Three years ago I enrolled in the University of Toronto’s Library Advocacy Unshushed MOOC. The online course description was a simple premise or perhaps a call to arms of “How can we strengthen libraries and librarians in the advancement of knowledge, creativity, and literacy in the 21st century? Though libraries have been loved for over 3,600 years, their relevance in the digital age is being questioned, and their economic and social impacts are poorly understood. What is really essential about libraries and librarians, today and tomorrow?” School and public librarians deal with these over-riding questions every day. When magazine articles like the recent one suggesting that Amazon stores replace libraries come out, we all cringe. We know how important we are to our shared communities, but somehow our voices are not heard
The Great Recession brought devastating budget cuts that affected classroom and library funding. During this last year, classroom teacher strikes have spread across the country, demanding better pay and pupil spending. But somehow our collective library voice has rarely been heard. Those of us who have been on the front lines of California’s lengthy educational funding battles can easily identify and sympathize. And like the striking teachers, we understand the importance of advocacy. Advocacy has become a daily part of our jobs and a very important part. We know we have to constantly tell our story, but sometimes, it seems as though we have become the proverbial broken record falling on deaf ears.
The six-week course Library Unshushed rejuvenated me. It gave me new twists on my existing advocacy tools and confirmed that I had been doing a credible job… even though at times with a discouraged attitude. The videos, discussions, and posts were interesting and thought-provoking. Some will always stand out as more than memorable. Talks from Arch Lustburg, Ken Haycock, Wendy Newman, and Joseph Janes made me re-examine my attitudes and goals. I still remember Arch Lustburg reminding us to keep the message simple… like my first supervisor who believed in the KISS model.
Ken Haycock’s comments on the importance of relationships defining advocacy struck an immediate chord. I have always known that without established relationships, I would have been another face asking for funding in an environment of limited resources. When Wendy Newman so aptly pointed out that requesting increased staffing in this type of environment may not be the best choice, I knew instinctively that she was right. Their comments on advocacy in a resource-limited environment made me look closely at annual budgets. I finally realized that understanding the LCAP (Local Control Authority Plan) was worthwhile. Even though budgeting and accounting is not something I enjoy, I mastered the district’s zero-based budgeting model…and it became an excellent tool to prioritize library needs and projections.

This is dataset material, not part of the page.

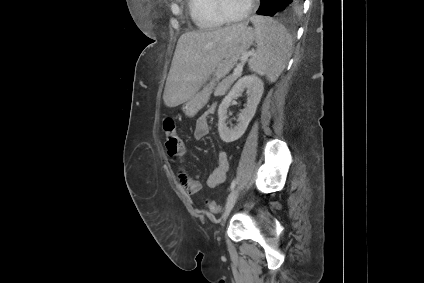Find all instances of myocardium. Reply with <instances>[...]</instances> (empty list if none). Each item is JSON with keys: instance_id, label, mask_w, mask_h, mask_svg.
Returning <instances> with one entry per match:
<instances>
[{"instance_id": "1", "label": "myocardium", "mask_w": 424, "mask_h": 283, "mask_svg": "<svg viewBox=\"0 0 424 283\" xmlns=\"http://www.w3.org/2000/svg\"><path fill=\"white\" fill-rule=\"evenodd\" d=\"M256 5H257V0H250L247 9L243 13H241L239 15H232L225 8L224 0H214V6H215L217 14L225 22H242V21H245L253 13V11L256 8Z\"/></svg>"}]
</instances>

Of all the guest speakers, Joseph Janes made me feel like jumping up and pumping my fist into the air. His simple statement to advocate “for the library you are and the one you want to become” immediately resonated with me. It is such a powerful statement and one that strips advocacy down to its core principles. Using his motto, we need to remember to engage administrations and school boards by advocating for libraries that can be, ought to be, could be, and should be the very best. Using these techniques, advocacy will fit into the vision for the entire school district, and, once in that vision, advocacy becomes easier and easier. After three years, my proposed district library budget made it into the LCAP and in a big way. In a way it’s like winning the lottery, but with a great deal of advocacy and hard work behind it! I just wish that there would be a Library Advocacy Unshushed: Part II. Hopefully the University of Toronto will hear this!
Author: Kate MacMillan
18 years as Coordinator of Library Services for Napa Valley USD and Napa Valley School Library Consortium; 2010-current CDE Recommended Literature Committee member; 8 years as an outside library consultant for Follett Library Resources; 6 years as a Napa County Library Commissioner; Current member of California Dept of Education’s Literature Committee; Napa TV Public Access board member; ALA, AASL, CLA (Californiia Library Association), CSLA (California School Library Association) and CUE (Computer Using Educators). Conference presentations include: United We Stand; School and Public Libraries Working Together (CLA 2016, CSLA 2017), It’s Not Your Mother’s Library 2012 and 2013 (CUE); Enhancing Online Resources through Library Partnerships (CUE 2010); Implementing School Library Consortium (CSLA 2008); Athletes as Readers and Leaders (2008 Association of American Publishers & CSLA Project). Contributor to School Libraries: What’s Now, What’s Next, What’s Yet to Come!
Categories: Advocacy/Leadership, Blog Topics
Thank you for spotlighting this PD experience, Kate. I participated in the “Library Advocacy Unshushed MOOC” in spring 2015. I had so many take-aways that have influenced my advocacy work since that time.
The “Partnerships and Coalitions” week was especially powerful for me. These were two of the concepts that hit home for me.
Partnerships: “One of the biggest benefits for the library’s advocacy is that partner organizations get to know the library better and understand the impact and the potential of libraries and librarians.”
Coalitions: “Libraries also advocate for their communities through coalitions. In fact, we need coalitions because we are such a small community on our own – think of issues such as copyright, or intellectual /freedom. If we work as part of a coalition, we will be able to punch above our weight.”
Yes, University of Toronto! Librarians, and school librarians in particular, are ready for Part II!